Mr. Paulson later persuaded some big lenders to give delinquent borrowers an extra month to negotiate modification or repayment plans before seeking foreclosure. As they prepare to go large-scale, regulators have been keeping an eye on how the Federal Deposit Insurance Corporation, which oversees failed banks, does things. The agency has taken several steps to make it easier for struggling borrowers to repay their mortgages and stay in their homes.

Last month, it began offering 25,000 customers of IndyMac Bank — which became one of the largest failed financial institutions in American history — lower-priced, fixed-rate loans if the borrower could afford to make payments. It offered to trim interest rates on loans to as little as 3 percent in some cases, and gave a number of borrowers up to 40 years for repayment.

Sheila C. Bair, the chairman, has been one of the most vocal proponents of wide-scale loan modifications since last year, when defaults on mortgages started rising sharply. A spokesman for Ms. Bair, Andrew Gray, said the efforts were still in the early stages, but the F.D.I.C. had been pleased with the results so far.

But the challenges for Fannie Mae, Freddie Mac and their regulators are on a different plane. How the Federal Housing Finance Agency decides to approach loan modification will have ripple effects through the economy, because the two companies together own or guarantee nearly half of all loans outstanding.

The director of the F.H.F.A., James B. Lockhart, has said he wants the two companies to be “creative and aggressive” in modifying loans, but he has not offered or endorsed any specific plans since he took their reins.

For the moment, only a small faction of loans controlled by the companies are delinquent or in foreclosure. But defaults have been rising fast, especially among a category of loans known as Alt-A, which are riskier than conventional prime loans. Many of these did not require borrowers to provide proof of their incomes and assets.

Before the government seized them, Fannie Mae and Freddie Mac had already advanced their efforts to modify loans. In July, the companies said they would pay the mortgage servicing companies that deal with borrowers on their behalf a double bonus to help arrange loan modifications. Fannie Mae has also been making personal loans to help borrowers with temporary financial problems catch up with past-due payments.

The government has, of course, overseen large programs for delinquent mortgages before. In the banking crisis that struck the economy in 1980, the F.D.I.C. and later the Resolution Trust Corporation took over many failed banks and savings and loans. But that is where the comparison ends: most of the problems then were concentrated among a relatively small number of commercial mortgages. It will be harder to deal with millions of home loans, said William M. Isaac, a former chairman of the F.D.I.C.

“When I make a judgment about commercial loans,” Mr. Isaac said, “it’s just a handful of commercial loans.” He says he believes the government will need to impose general rules and monitor how mortgage companies apply them to borrowers.
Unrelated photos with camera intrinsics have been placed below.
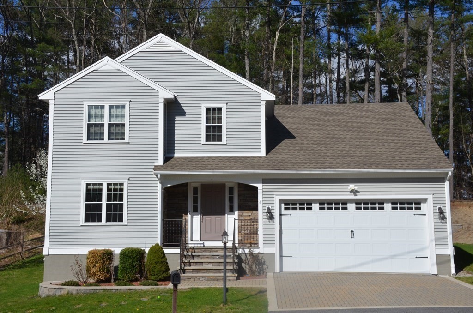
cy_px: 156
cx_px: 236
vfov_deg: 27.9
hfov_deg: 41.2
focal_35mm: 48
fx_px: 629
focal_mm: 32
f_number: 14
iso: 800
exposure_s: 1/800
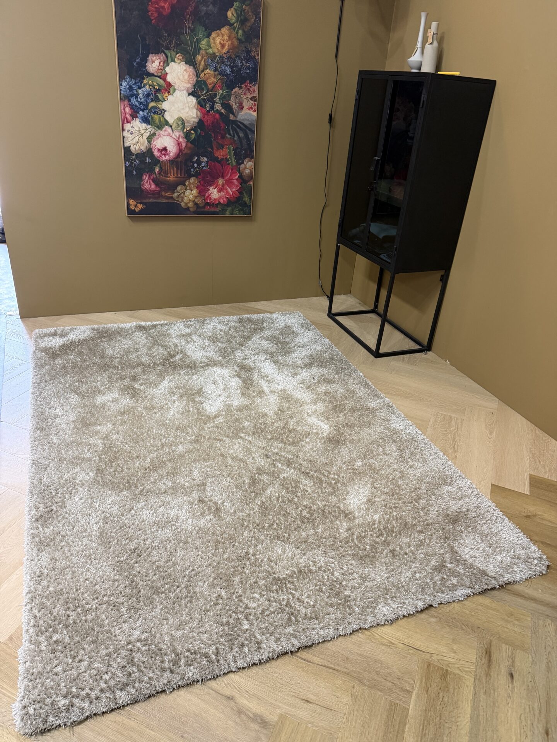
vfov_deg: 71.6
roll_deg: -6.0
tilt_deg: -29.3
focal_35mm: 24
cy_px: 371
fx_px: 515
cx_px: 278
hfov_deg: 56.8
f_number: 1.78
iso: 400
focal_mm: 6.76
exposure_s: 1/50
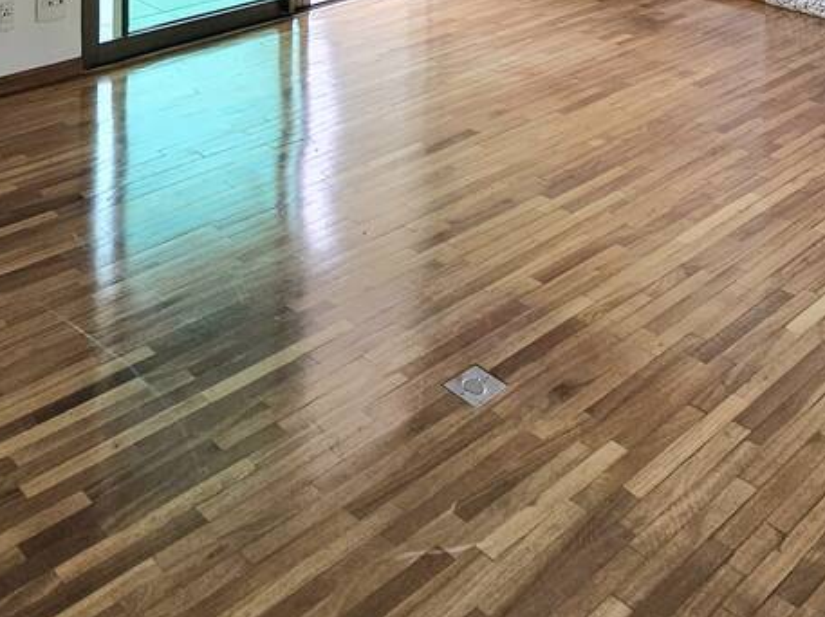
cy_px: -336
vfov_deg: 25.3
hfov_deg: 40.9
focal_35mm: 41
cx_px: 29
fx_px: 976
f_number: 2.2
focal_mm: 2.2
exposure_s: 1/149
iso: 50
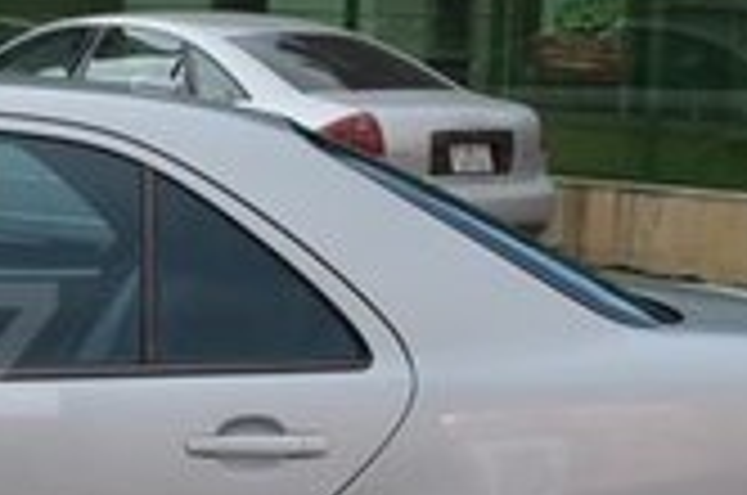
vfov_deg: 8.8
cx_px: -400
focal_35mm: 155
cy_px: 349
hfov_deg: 12.6
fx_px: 3210
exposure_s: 1/250
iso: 200
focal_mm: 26
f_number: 8
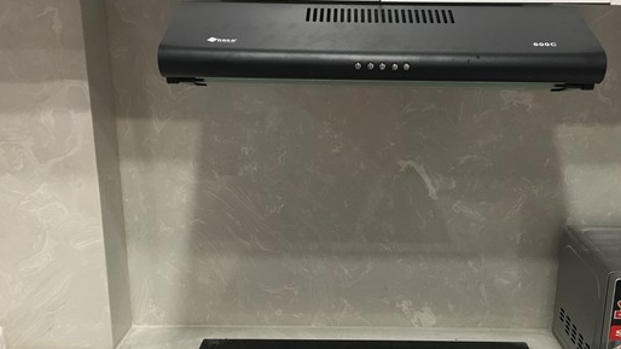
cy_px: 230
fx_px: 708
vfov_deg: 27.6
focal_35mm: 43
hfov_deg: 47.2
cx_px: 359
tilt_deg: -16.0
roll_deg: -0.2
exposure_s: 1/17
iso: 64
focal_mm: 4.15
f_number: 2.2
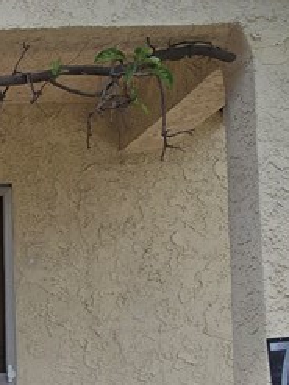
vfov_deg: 34.8
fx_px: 602
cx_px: -81
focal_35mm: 54
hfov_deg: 23.9
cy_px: 290
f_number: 2.2
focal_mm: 2.2
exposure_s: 1/2038
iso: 50
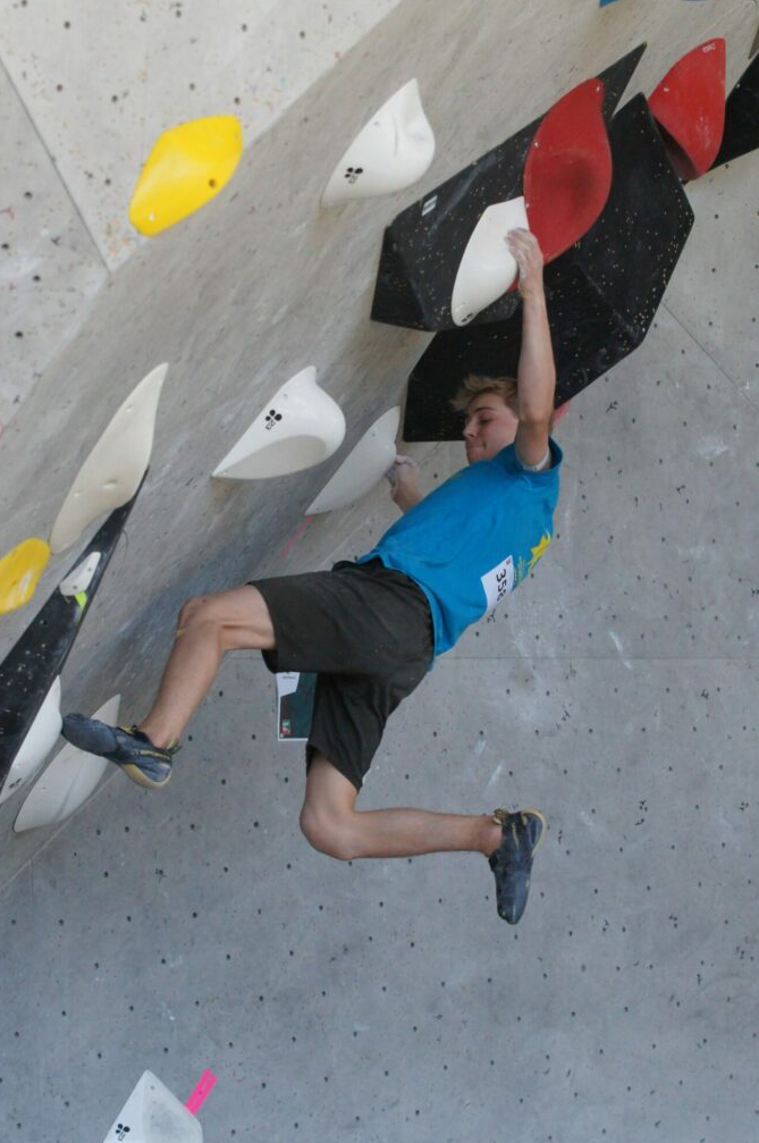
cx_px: 374
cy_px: 569
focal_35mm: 122
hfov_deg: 11.2
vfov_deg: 16.8
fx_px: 3867
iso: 1600
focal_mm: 80
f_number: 3.5
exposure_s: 1/2000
To make matters worse, a large number of mortgages made during the recent housing boom are unsalvageable because borrowers cannot afford even the terms of modified loans. Many of these will default yet again after they are altered, said Bert Ely, a financial consultant who has been critical of the F.D.I.C. modification plan.

“If you do a bunch of mass modifications with borrowers who still can’t handle the modified loans for any number of reasons, all you have done is rolled the foreclosure into the future,” Mr. Ely said.